PITTSBURGH (KDKA) – The stock market has lost $4 trillion since its high point, taking a huge chunk out of most 401Ks.

“Of course you’re worried about it, but at this point it’s probably too late,” says Mark Coulson.

At age 65, Coulson is much closer to retirement than 30-year-old Cory Omasta who doesn’t like what’s happened.

“Not so good right now, but I’m not too concerned. I have a long ways until retirement,” says Omasta.

To make back the losses, financial advisors have the same advice for both.

“We’re basically telling them to stay the course,” Karen Lapina, a certified financial planner, told KDKA money editor Jon Delano on Tuesday.

“Make sure you’re in an allocation you’re comfortable with, and stick with it at this point. Panic selling is probably the worst thing you can do right now.”

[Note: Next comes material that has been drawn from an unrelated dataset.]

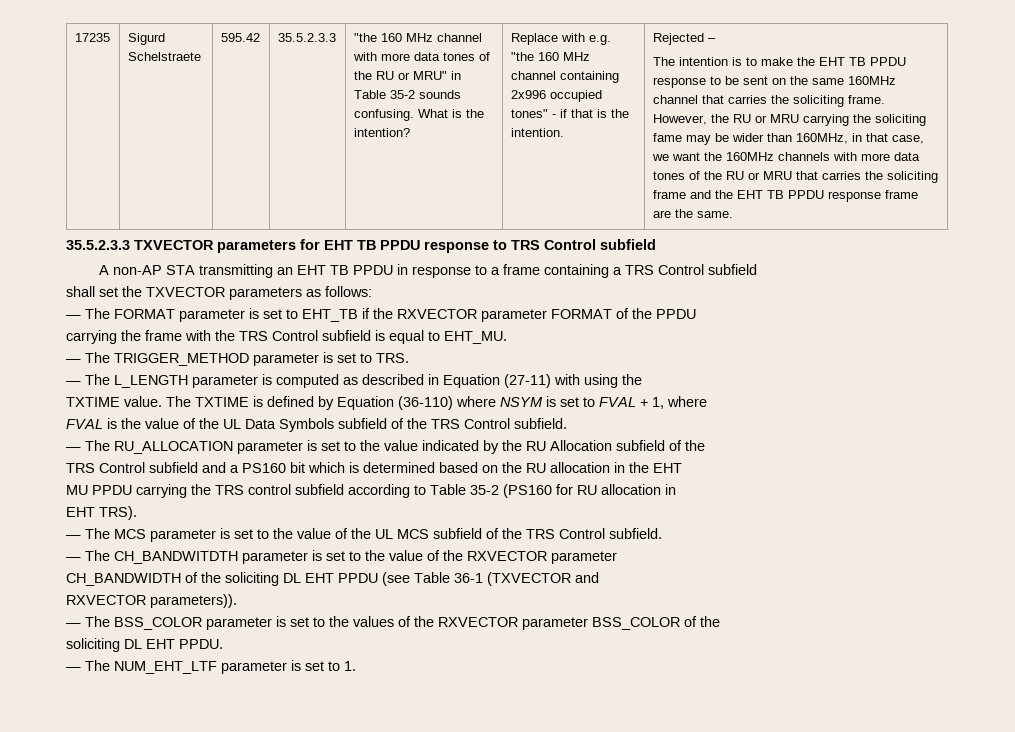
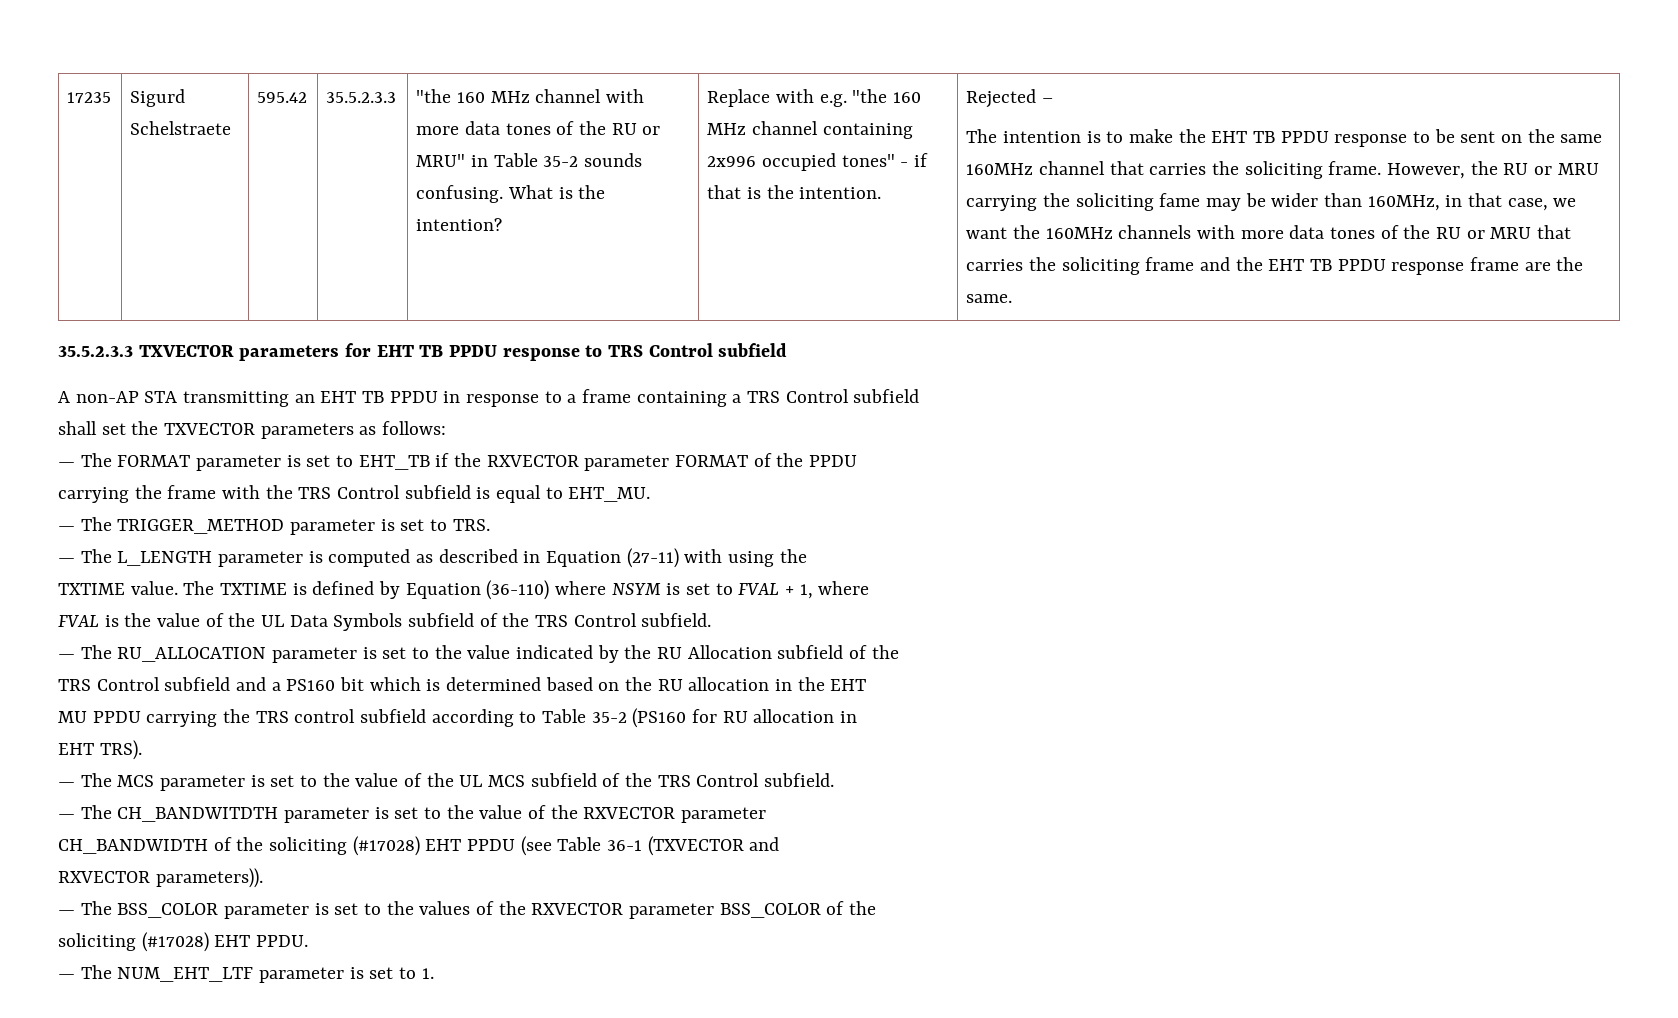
[283,573,301,583] DL -> [352,836,420,856] (#17028)
[124,639,142,649] DL -> [141,932,209,952] (#17028)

Young investors can risk more on stocks while those closer to retirement need a mix of bonds, cash and stocks.

But there’s good news for both young and old.

“We’ve never had a period in the history of the markets where the markets have declined and have never fully recovered,” said Mike Godwin, the chief investment officer at Fragasso Financial Advisors.

Godwin says don’t compare this to the market collapse of 2008.

“This is completely different. The U.S. consumer is very, very healthy and this is more of a temporary setback due to the coronavirus.”

So when might the market recover?

“We anticipate it coming back maybe in the latter half of this year,” says Godwin.

Again, no one is predicting exactly when you will recoup all your losses.

But the experts say if you can hang in there long enough, you will get back every penny you’ve lost.